Well, I'm definitely no turbo guru, but from what I have read and researched, you could get pretty close to 300whp on a T28 if you used a Cobra MAF or 300ZTT MAF and 50lb injectors running a 4 bar program on a JWT ECU. If I recall correctly, the T28 can support 320whp max. Can anyone confirm or deny this? I am curious as to if this setup could be run with pump gas and not suffer form detonation.

Also, PatScottAKA99XE, I can understand you wanting to keep your car that you have already spent so much time and effort on. I am a big fan of the sleeper route too as I have a 4 door 93 Sentra XE that is powered by a JDM SR20DE, and it is currently being fitted with a T28. Aside from the 3"exhaust and 15" wheels, there is no visual cue that my car is anything but a normal GA16 econobox. 

Good luck with whatever you decide!

Tommy


----------



## Guest (Jun 17, 2002)

> Even though you guys have suggested the B13, I am leaning heavily towards doing it to the B14. Heres me reasons.


Okay, those are a good list of reasons.

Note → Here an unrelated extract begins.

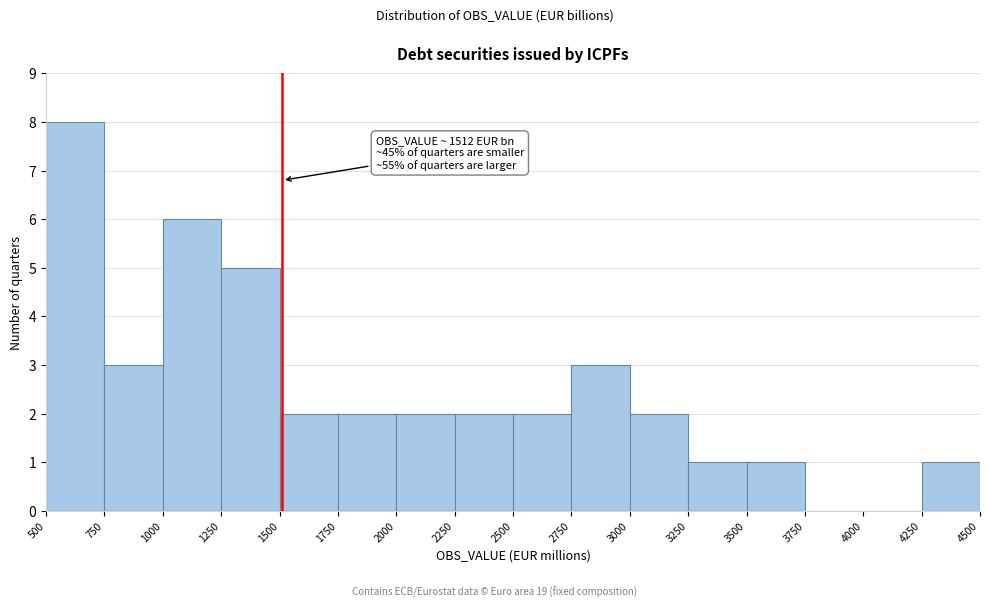

Over which range of the x-axis is the bar tallest?

500 to 750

It looks as if you have my counterpoints covered, so if you feel you can do the swap then I say go for it. Tommy is right when he says the swap is harder to do in a GA16 car than an SR20 car though. Doing a DET swap in an SR20 powered car is a walk in the park compared to doing it in a GA16 car.

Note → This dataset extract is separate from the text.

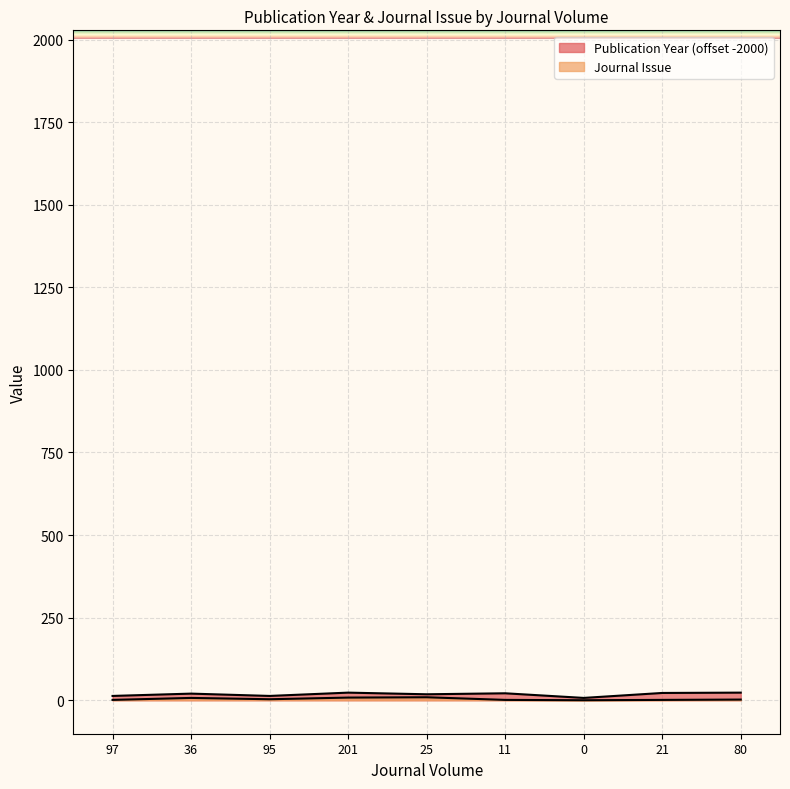

True or false: Publication Year and Journal Issue intersect in this chart.

False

But as long as you're prepared I say more power to you. Ironically enough, my current car is a Sentra E model that's being converted, but SR20 Development is doing the work AND they have my old SE-R to pull parts from such as my SE-R's wiring harness, which makes it a lot easier.

But I know you're a mechanic yourself so I'm not worried about your ability to do it. It'll just sort of be a pain. If you're getting an SR20DE and building it up and you're gonna have 300 wheel HP, then may I make a suggestion? Get yourself at the bare minimum the AD22VF (NX2000) brakes. It's just that, with that much power, you'll be rocketing down the pavement faster than you anticipated and the need for better brakes should become obvious after the first few jaunts above 120 MPH. 

So it sounds like you've made up your mind at this point anyway. I think you'll be really happy with a built SR20DE with low compression pistons. Be prepared for lots and lots of wheelspin, too.


----------



## PatScottAKA99XE (Apr 30, 2002)

Zak91SE-R,
thanks man. Brakes.. Hell yeah they are gonna be bigger, I was thinking more along the lines of FastBrakes up front and rear disc swap, SS lines and Altima MC. As for suspension..a decent set of coilovers. All of this will be done BEFORE the engine swap. I want to make sure all aspects of the car are ready to handle the power and speed before I am running around with 300whp.


----------



## Boosterwitch (Apr 15, 2002)

tommy said:


> *Well, I'm definitely no turbo guru, but from what I have read and researched, you could get pretty close to 300whp on a T28 if you used a Cobra MAF or 300ZTT MAF and 50lb injectors running a 4 bar program on a JWT ECU. If I recall correctly, the T28 can support 320whp max. Can anyone confirm or deny this? I am curious as to if this setup could be run with pump gas and not suffer form detonation.
> *


The key here is pump gas. The smaller T28 when pushed to it's limits to produce that much power in not as efficient as a bigger T3/T04E. Lower efficiency = higher intake temps = greater chance of detonation.

A T28 making 300whp will probably hit that at about 5k rpm and then drop off a lot up to redline. The T25 turbine can only flow so much. The T3 turbine will be more efficient in the higher RPMs as it is not being pushed as much.


----------



## Guest (Jun 18, 2002)

> Brakes.. Hell yeah they are gonna be bigger, I was thinking more along the lines of FastBrakes up front and rear disc swap, SS lines and Altima MC. As for suspension..a decent set of coilovers. All of this will be done BEFORE the engine swap.


Yeah, that's exactly how we did my SE-R. Brakes and suspension first. Sounds like you've got it pretty well sorted out now... time to start buying parts.


----------



## Smoat (Jun 3, 2002)

I would go w/ the b-13 as it has independent susp. all around and four wheel disks and the front can be easily modified w/ larger calipers and rotors from the nx 2000plus the engine doesn't even have to come out.


----------



## sentragtr20 (Jun 8, 2002)

Ok,ok!! Here is a factor to put into your book. You want 300hp right?! Why not just turbo your GA16de. Replace your pistons,rods,cams,ect.. And Put in some unversal injectors, say about 450cc turn up the boost,and there you go!! much easier and plus you can say you have a 300hp GA!!


----------



## Adam (Apr 30, 2002)

I'd say B13 just because you don't have one yet  What's the 87 , a b12? So get the b13 and you would have had 3 consecutive model years, that would be neat. Also, I'm baised.


----------



## Uni (May 25, 2004)

*Stick with the B14..*

IMO - you already have the B14 - you still owe money on the B14 - you've given yourself a headstart with research for it..

But above all of the mentioned.. you still owe money on it and own it.


----------



## chimmike (Oct 17, 2002)

thanks captain old thread.


----------